▶ TASK BRIEF:
In the data below, find every line with the word "Saat" and copy it.

(Data items)
"""
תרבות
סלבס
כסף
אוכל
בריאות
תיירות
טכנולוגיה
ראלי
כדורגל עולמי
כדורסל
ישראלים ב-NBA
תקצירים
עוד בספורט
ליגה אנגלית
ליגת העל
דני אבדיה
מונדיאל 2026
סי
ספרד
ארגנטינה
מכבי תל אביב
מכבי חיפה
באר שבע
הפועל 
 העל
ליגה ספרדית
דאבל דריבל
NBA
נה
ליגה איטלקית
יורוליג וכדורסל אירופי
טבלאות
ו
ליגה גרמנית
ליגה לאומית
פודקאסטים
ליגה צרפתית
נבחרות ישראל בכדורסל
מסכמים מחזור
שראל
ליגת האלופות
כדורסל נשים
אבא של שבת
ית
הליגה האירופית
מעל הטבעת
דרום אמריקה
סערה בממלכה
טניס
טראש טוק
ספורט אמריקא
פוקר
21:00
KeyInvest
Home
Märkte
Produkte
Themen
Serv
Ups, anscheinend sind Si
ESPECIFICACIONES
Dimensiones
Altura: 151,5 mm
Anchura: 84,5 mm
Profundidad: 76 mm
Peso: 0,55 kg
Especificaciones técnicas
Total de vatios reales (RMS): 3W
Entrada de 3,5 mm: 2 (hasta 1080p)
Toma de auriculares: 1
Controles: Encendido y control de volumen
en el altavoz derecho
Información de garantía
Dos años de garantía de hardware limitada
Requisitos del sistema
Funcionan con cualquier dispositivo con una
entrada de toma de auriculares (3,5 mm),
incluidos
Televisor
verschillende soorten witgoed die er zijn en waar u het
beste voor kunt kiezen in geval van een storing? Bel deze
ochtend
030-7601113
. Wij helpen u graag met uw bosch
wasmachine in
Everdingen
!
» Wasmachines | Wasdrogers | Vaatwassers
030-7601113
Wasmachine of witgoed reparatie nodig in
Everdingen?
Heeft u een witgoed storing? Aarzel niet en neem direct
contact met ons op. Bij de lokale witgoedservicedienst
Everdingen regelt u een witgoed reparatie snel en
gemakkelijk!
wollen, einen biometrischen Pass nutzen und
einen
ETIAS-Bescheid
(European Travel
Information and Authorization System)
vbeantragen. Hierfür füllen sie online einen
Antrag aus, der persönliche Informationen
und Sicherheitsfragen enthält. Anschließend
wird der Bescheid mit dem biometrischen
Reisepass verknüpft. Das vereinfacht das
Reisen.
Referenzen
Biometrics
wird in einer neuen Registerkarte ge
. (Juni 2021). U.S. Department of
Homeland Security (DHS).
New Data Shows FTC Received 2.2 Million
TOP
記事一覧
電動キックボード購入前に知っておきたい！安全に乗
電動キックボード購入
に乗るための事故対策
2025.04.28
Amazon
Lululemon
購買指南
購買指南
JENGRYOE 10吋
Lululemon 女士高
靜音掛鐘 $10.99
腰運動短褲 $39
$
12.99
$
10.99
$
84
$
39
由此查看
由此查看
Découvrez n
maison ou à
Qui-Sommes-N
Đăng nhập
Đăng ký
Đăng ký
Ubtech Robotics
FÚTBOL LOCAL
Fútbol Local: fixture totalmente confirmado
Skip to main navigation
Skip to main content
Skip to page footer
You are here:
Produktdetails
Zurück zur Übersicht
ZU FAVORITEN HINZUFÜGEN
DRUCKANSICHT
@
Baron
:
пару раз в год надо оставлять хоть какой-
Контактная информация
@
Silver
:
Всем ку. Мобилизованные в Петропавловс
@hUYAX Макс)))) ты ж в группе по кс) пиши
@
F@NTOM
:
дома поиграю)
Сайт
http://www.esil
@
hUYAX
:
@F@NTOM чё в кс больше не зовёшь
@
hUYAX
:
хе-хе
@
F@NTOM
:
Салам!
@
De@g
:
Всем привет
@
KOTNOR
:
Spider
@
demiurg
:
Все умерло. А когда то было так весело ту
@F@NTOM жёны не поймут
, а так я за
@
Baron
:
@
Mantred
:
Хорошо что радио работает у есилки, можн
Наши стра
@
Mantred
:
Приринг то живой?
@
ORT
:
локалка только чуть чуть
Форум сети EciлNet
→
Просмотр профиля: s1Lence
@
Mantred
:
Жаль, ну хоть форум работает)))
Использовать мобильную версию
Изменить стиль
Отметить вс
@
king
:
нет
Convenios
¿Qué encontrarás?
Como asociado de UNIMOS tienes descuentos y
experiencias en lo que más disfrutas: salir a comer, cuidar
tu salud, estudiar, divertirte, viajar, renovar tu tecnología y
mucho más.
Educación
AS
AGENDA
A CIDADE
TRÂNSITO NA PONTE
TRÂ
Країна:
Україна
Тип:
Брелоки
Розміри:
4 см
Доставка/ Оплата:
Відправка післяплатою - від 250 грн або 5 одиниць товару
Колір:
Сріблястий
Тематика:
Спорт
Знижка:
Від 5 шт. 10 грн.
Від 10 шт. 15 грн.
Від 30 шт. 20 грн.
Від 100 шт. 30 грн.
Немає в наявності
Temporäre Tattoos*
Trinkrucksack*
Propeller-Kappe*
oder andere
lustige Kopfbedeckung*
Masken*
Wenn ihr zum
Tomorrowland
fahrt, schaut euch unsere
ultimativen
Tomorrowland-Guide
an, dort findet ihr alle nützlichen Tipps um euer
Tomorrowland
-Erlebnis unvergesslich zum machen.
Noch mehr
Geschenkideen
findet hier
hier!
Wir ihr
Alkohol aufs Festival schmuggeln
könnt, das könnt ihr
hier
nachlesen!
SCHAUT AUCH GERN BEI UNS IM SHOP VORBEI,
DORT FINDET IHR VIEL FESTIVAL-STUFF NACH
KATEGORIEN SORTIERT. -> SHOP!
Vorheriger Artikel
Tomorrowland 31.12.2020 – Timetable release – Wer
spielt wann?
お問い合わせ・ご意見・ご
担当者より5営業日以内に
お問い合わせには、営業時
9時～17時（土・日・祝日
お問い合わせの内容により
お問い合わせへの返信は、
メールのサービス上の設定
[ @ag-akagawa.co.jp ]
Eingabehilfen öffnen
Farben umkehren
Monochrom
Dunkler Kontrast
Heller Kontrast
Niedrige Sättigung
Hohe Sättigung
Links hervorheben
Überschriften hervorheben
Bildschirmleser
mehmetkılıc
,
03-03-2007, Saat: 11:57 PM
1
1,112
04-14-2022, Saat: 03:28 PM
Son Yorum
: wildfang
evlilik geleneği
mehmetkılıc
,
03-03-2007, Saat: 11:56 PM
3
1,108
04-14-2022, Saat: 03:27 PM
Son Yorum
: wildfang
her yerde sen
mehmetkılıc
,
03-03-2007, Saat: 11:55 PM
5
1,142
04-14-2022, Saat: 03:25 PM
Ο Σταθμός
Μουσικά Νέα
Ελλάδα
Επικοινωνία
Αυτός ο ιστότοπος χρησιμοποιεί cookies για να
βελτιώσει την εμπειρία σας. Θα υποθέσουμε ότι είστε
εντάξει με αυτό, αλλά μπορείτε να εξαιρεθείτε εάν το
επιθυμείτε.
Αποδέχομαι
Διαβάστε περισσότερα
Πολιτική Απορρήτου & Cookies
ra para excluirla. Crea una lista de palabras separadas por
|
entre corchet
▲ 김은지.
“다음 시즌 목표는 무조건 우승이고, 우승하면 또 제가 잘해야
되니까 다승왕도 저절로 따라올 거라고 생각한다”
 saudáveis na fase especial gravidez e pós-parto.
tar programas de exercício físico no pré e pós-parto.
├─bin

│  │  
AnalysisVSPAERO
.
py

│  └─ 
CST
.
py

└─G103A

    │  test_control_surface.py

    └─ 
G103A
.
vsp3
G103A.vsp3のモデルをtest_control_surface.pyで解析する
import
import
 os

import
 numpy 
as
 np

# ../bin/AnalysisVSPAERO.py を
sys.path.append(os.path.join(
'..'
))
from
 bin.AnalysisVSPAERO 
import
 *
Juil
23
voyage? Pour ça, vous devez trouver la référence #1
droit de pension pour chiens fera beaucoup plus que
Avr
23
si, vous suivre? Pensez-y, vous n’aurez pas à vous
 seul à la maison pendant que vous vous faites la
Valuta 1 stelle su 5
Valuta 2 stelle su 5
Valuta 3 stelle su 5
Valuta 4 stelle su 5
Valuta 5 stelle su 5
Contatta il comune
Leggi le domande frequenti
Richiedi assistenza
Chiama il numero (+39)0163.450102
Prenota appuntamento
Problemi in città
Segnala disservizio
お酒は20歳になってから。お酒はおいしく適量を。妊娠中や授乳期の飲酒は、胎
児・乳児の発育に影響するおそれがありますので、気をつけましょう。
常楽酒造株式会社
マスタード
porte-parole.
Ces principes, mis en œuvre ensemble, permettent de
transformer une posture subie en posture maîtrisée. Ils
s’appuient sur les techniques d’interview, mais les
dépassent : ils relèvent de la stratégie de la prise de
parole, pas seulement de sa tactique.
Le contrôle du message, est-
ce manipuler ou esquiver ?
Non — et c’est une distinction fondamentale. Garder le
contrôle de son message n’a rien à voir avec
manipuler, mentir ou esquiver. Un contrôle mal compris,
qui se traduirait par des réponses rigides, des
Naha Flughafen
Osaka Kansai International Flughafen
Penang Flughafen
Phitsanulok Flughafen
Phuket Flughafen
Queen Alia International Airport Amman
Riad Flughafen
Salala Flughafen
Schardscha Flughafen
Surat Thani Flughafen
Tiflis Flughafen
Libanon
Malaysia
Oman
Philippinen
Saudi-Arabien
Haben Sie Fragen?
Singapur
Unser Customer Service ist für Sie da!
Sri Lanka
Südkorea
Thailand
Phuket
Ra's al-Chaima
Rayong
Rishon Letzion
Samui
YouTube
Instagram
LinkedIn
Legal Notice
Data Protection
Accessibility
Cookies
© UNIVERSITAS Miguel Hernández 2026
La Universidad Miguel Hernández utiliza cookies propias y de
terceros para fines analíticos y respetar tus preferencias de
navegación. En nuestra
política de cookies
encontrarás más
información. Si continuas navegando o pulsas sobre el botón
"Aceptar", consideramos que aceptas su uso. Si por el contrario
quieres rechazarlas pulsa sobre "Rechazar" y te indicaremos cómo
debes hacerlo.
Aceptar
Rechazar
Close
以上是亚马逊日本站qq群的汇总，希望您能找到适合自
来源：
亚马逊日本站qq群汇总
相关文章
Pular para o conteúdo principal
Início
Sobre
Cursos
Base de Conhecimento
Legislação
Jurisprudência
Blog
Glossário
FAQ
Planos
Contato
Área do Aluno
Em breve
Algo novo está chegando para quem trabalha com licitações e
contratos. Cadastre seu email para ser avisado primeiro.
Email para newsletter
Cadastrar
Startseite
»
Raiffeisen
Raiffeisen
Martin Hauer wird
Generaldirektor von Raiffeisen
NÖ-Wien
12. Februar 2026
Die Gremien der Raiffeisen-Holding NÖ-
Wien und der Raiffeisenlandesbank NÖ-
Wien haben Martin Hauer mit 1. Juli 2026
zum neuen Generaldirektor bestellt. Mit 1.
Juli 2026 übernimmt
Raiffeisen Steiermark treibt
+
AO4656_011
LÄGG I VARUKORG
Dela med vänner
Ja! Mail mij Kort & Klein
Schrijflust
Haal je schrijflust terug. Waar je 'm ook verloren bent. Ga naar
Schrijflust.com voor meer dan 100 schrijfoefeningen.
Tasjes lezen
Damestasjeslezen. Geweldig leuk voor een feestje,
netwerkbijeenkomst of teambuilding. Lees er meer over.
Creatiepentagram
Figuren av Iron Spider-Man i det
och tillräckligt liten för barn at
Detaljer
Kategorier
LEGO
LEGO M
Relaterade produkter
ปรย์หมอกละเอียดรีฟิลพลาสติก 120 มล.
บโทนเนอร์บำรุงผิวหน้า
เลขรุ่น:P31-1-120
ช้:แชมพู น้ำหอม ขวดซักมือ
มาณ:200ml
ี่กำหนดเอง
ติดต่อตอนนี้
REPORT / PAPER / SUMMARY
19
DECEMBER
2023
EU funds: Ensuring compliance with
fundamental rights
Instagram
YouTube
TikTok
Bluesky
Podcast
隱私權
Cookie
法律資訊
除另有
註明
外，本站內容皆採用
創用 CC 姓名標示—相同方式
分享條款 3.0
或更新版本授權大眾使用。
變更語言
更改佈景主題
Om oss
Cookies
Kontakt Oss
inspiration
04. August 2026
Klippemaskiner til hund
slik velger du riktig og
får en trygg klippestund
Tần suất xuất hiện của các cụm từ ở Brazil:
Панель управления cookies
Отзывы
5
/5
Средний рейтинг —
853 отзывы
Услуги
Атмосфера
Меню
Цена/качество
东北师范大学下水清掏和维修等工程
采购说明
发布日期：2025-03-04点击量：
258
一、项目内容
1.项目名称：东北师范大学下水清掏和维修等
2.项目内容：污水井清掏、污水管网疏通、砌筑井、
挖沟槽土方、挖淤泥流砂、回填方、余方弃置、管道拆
"""
▶ EXPECTED ANSWER:
03-03-2007, Saat: 11:57 PM
04-14-2022, Saat: 03:28 PM
03-03-2007, Saat: 11:56 PM
04-14-2022, Saat: 03:27 PM
03-03-2007, Saat: 11:55 PM
04-14-2022, Saat: 03:25 PM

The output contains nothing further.